Pending Pods¶
1. Summary¶
Pending pods usually indicate a scheduling boundary: no matching nodes, insufficient capacity, quota limits, or volume attachment constraints.
flowchart TD
A[Symptom] --> B[Hypotheses]
B --> C[Evidence]
C --> D[Disprove weak paths]
D --> E[Mitigation] 2. Common Misreadings¶
- The first visible symptom is the root cause.
- Restarting the pod proves the issue is fixed.
- If one namespace is affected, the cluster is healthy.
3. Competing Hypotheses¶
- H1: No nodes satisfy selectors, taints, or affinity.
- H2: CPU or memory requests exceed available capacity.
- H3: Cluster autoscaler cannot add nodes.

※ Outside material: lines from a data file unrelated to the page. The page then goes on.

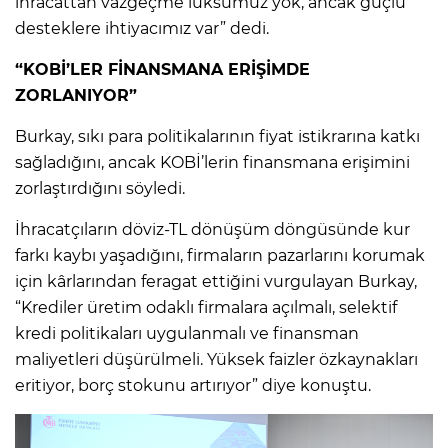
ihracattan vazgeçme lüksümüz yok, ancak güçlü
desteklere ihtiyacımız var” dedi.
“KOBİ’LER FİNANSMANA ERİŞİMDE
ZORLANIYOR”
Burkay, sıkı para politikalarının fiyat istikrarına katkı
sağladığını, ancak KOBİ’lerin finansmana erişimini
zorlaştırdığını söyledi.
İhracatçıların döviz-TL dönüşüm döngüsünde kur
farkı kaybı yaşadığını, firmaların pazarlarını korumak
için kârlarından feragat ettiğini vurgulayan Burkay,
“Krediler üretim odaklı firmalara açılmalı, selektif
kredi politikaları uygulanmalı ve finansman
maliyetleri düşürülmeli. Yüksek faizler özkaynakları
eritiyor, borç stokunu artırıyor” diye konuştu.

- H4: Persistent volume binding is blocking scheduling.
4. What to Check First¶
kubectl describe pod <pod-name> -n <namespace>
kubectl get nodes -L kubernetes.azure.com/agentpool
kubectl get pvc -A
5. Evidence to Collect¶
- Scheduler events from
kubectl describe pod. - Node labels, taints, and allocatable resources.
- Autoscaler status and node pool min/max bounds.
- PVC binding status.
6. Validation and Disproof by Hypothesis¶
0/NN nodes are availablemessages usually disprove image-related causes.- If pods request impossible resources, fix requests before expanding the cluster.
- If autoscaler is enabled but no nodes appear, inspect quota and subnet capacity.
7. Likely Root Cause Patterns¶
- Over-sized resource requests.
- Too-restrictive affinity or toleration design.
- Max node count reached.
- Storage class or PVC mismatch.
8. Immediate Mitigations¶
- Reduce constraints or add the correct node pool.
- Expand autoscaler bounds if quota allows.
- Resolve PVC binding issues.
- Re-run scheduling validation after each change.
9. Prevention¶
- Review scheduler events during every release.
- Keep namespace quotas aligned with real capacity.
- Test new affinity or taint strategies outside production first.